▸ **TEXT**

Beim Gipfel geht es um einen „Austausch über die Zukunft des Sektors“ und den Abschluss eines „EU Industrial Deal“, mit dem die „Wettbewerbsbedingungen innerhalb und außerhalb des Binnenmarkts“ verbessert werden sollen. Oder, wie es der deutsche Verband der Chemischen Industrie in einem Beitrag auf seiner Seite ausdrückt: „Für Belgien steht fest, dass der Green Deal auch eine Wachstumsagenda hat und nicht zu einer Deindustrialisierung in Europa führen darf“.

Die mächtigsten Politiker:innen der EU sprechen also mit Interessenvertreter:innen wahrscheinlich über das wichtigste umweltpolitische Projekt der EU – allerdings ohne Umweltorganisationen. Denn eingeladen ist nur die Industrie, von Zivilgesellschaft keine Spur. Solche Gipfel müssen vermieden werden, denn mächtige Akteure, die sowieso schon privilegierte Zugänge zur Politik genießen, können unwidersprochen Perspektiven auf politische Prozesse durchsetzen, die weit mehr Menschen als die Konzerne betrifft.

▸ **ARBEITSAUFTRAG 1**
Schreibe aus den Datensätzen alles von der Zeile mit „ШУТУБП, Нүүдэлчдийн“ bis hinunter zur Zeile mit „Үнийн саналын урилга“ unverändert ab, beide Zeilen eingeschlossen.

▸ **EINGABEDATEN**

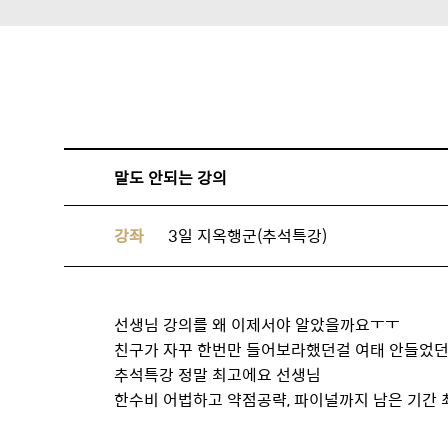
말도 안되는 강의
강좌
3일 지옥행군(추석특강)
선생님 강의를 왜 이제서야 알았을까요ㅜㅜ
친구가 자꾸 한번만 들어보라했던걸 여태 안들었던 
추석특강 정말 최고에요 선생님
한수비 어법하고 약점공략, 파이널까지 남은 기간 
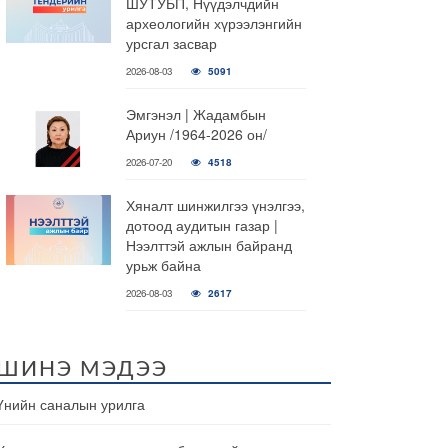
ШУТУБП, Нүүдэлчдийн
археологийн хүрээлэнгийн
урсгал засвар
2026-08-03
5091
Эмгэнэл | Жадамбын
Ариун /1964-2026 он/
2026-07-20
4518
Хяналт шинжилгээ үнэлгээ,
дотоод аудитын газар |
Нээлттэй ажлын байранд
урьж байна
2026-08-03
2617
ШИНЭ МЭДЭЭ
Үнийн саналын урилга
---
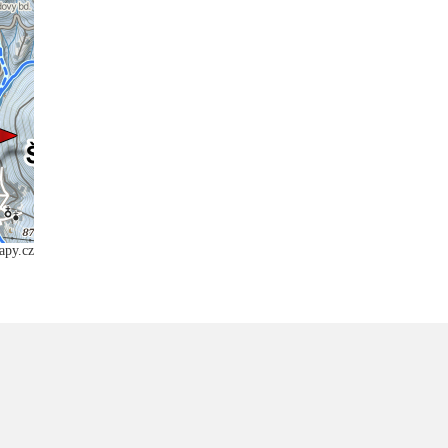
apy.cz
...
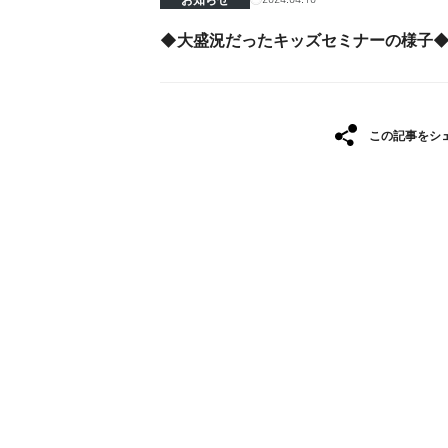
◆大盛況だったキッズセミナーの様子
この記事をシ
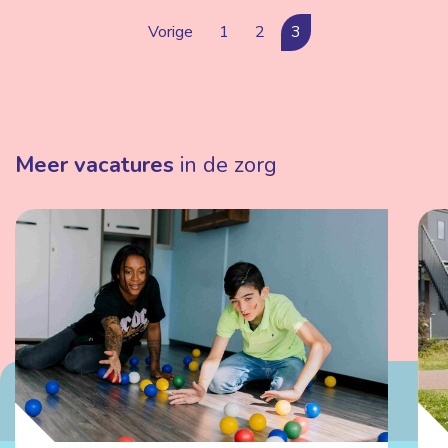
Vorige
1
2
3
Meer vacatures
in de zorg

▸ **ARBEITSAUFTRAG 2**
Wer ist laut dem Text zu dem Gipfel eingeladen?

▸ **ANTWORT 1**
ШУТУБП, Нүүдэлчдийн
археологийн хүрээлэнгийн
урсгал засвар
2026-08-03
5091
Эмгэнэл | Жадамбын
Ариун /1964-2026 он/
2026-07-20
4518
Хяналт шинжилгээ үнэлгээ,
дотоод аудитын газар |
Нээлттэй ажлын байранд
урьж байна
2026-08-03
2617
ШИНЭ МЭДЭЭ
Үнийн саналын урилга

▸ **ANTWORT 2**
Nur die Industrie.